Work instructions. Your answer should be the full set of records, printed exactly as they stand.

Data excerpts
|---|
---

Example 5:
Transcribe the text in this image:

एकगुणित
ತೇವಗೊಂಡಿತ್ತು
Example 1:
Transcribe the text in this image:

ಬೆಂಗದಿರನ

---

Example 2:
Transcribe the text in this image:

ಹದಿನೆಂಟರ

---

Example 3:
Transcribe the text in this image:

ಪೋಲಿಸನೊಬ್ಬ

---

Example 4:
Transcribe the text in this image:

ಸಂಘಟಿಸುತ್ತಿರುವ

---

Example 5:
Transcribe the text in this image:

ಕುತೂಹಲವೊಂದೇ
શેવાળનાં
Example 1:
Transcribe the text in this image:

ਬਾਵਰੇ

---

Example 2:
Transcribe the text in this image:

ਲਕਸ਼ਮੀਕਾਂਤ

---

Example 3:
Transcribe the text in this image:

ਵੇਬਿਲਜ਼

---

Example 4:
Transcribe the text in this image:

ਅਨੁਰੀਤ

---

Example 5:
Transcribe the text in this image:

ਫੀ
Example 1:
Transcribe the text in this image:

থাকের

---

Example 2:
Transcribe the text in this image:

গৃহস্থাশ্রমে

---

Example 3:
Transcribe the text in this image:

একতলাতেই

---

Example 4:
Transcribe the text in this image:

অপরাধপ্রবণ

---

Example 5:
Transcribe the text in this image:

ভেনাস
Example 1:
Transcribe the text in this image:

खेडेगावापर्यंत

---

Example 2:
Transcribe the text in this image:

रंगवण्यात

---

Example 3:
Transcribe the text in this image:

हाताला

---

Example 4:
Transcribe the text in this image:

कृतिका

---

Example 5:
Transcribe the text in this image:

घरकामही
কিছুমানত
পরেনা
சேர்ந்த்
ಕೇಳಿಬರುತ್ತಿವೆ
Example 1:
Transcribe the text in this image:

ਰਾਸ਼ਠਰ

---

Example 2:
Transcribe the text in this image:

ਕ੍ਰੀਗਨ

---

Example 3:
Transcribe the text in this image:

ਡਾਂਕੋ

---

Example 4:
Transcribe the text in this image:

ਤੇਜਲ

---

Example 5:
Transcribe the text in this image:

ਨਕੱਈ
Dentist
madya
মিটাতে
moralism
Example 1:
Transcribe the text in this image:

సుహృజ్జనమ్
|---|
Expected answer.
---

Example 5:
Transcribe the text in this image:

एकगुणित
ತೇವಗೊಂಡಿತ್ತು
Example 1:
Transcribe the text in this image:

ಬೆಂಗದಿರನ

---

Example 2:
Transcribe the text in this image:

ಹದಿನೆಂಟರ

---

Example 3:
Transcribe the text in this image:

ಪೋಲಿಸನೊಬ್ಬ

---

Example 4:
Transcribe the text in this image:

ಸಂಘಟಿಸುತ್ತಿರುವ

---

Example 5:
Transcribe the text in this image:

ಕುತೂಹಲವೊಂದೇ
શેવાળનાં
Example 1:
Transcribe the text in this image:

ਬਾਵਰੇ

---

Example 2:
Transcribe the text in this image:

ਲਕਸ਼ਮੀਕਾਂਤ

---

Example 3:
Transcribe the text in this image:

ਵੇਬਿਲਜ਼

---

Example 4:
Transcribe the text in this image:

ਅਨੁਰੀਤ

---

Example 5:
Transcribe the text in this image:

ਫੀ
Example 1:
Transcribe the text in this image:

থাকের

---

Example 2:
Transcribe the text in this image:

গৃহস্থাশ্রমে

---

Example 3:
Transcribe the text in this image:

একতলাতেই

---

Example 4:
Transcribe the text in this image:

অপরাধপ্রবণ

---

Example 5:
Transcribe the text in this image:

ভেনাস
Example 1:
Transcribe the text in this image:

खेडेगावापर्यंत

---

Example 2:
Transcribe the text in this image:

रंगवण्यात

---

Example 3:
Transcribe the text in this image:

हाताला

---

Example 4:
Transcribe the text in this image:

कृतिका

---

Example 5:
Transcribe the text in this image:

घरकामही
কিছুমানত
পরেনা
சேர்ந்த்
ಕೇಳಿಬರುತ್ತಿವೆ
Example 1:
Transcribe the text in this image:

ਰਾਸ਼ਠਰ

---

Example 2:
Transcribe the text in this image:

ਕ੍ਰੀਗਨ

---

Example 3:
Transcribe the text in this image:

ਡਾਂਕੋ

---

Example 4:
Transcribe the text in this image:

ਤੇਜਲ

---

Example 5:
Transcribe the text in this image:

ਨਕੱਈ
Dentist
madya
মিটাতে
moralism
Example 1:
Transcribe the text in this image:

సుహృజ్జనమ్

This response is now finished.